How to complete this task:
From the line that contains "heated grips and" to the last line of the entries, set down each line exactly as written, both ends included, with nothing else.

----- Supplied data -----

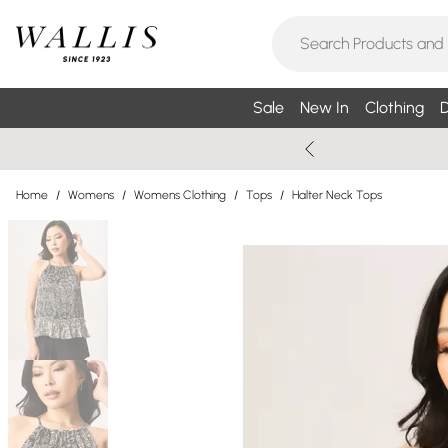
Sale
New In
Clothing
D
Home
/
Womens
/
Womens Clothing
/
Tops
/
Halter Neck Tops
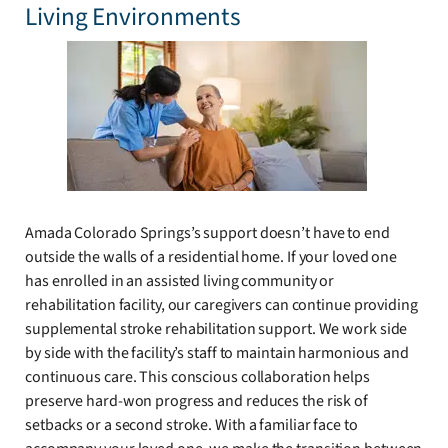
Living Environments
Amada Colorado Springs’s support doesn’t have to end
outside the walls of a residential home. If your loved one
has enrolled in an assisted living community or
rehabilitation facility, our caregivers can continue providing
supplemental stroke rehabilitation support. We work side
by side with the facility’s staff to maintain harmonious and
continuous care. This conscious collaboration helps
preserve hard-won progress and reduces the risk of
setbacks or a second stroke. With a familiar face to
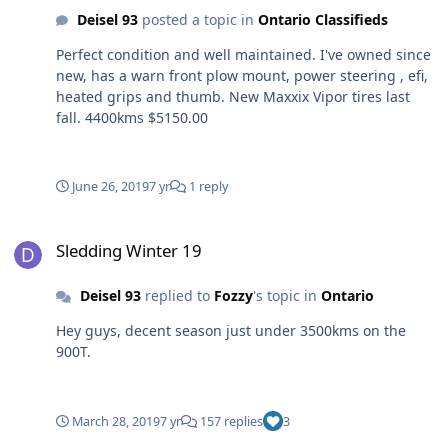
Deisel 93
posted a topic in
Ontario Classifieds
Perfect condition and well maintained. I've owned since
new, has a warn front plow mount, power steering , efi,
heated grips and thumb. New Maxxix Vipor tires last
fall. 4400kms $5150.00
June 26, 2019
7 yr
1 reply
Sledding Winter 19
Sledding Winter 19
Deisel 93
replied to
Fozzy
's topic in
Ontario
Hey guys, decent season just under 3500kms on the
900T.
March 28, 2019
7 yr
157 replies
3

-----

Answer for this exercise:
heated grips and thumb. New Maxxix Vipor tires last
fall. 4400kms $5150.00
June 26, 2019
7 yr
1 reply
Sledding Winter 19
Sledding Winter 19
Deisel 93
replied to
Fozzy
's topic in
Ontario
Hey guys, decent season just under 3500kms on the
900T.
March 28, 2019
7 yr
157 replies
3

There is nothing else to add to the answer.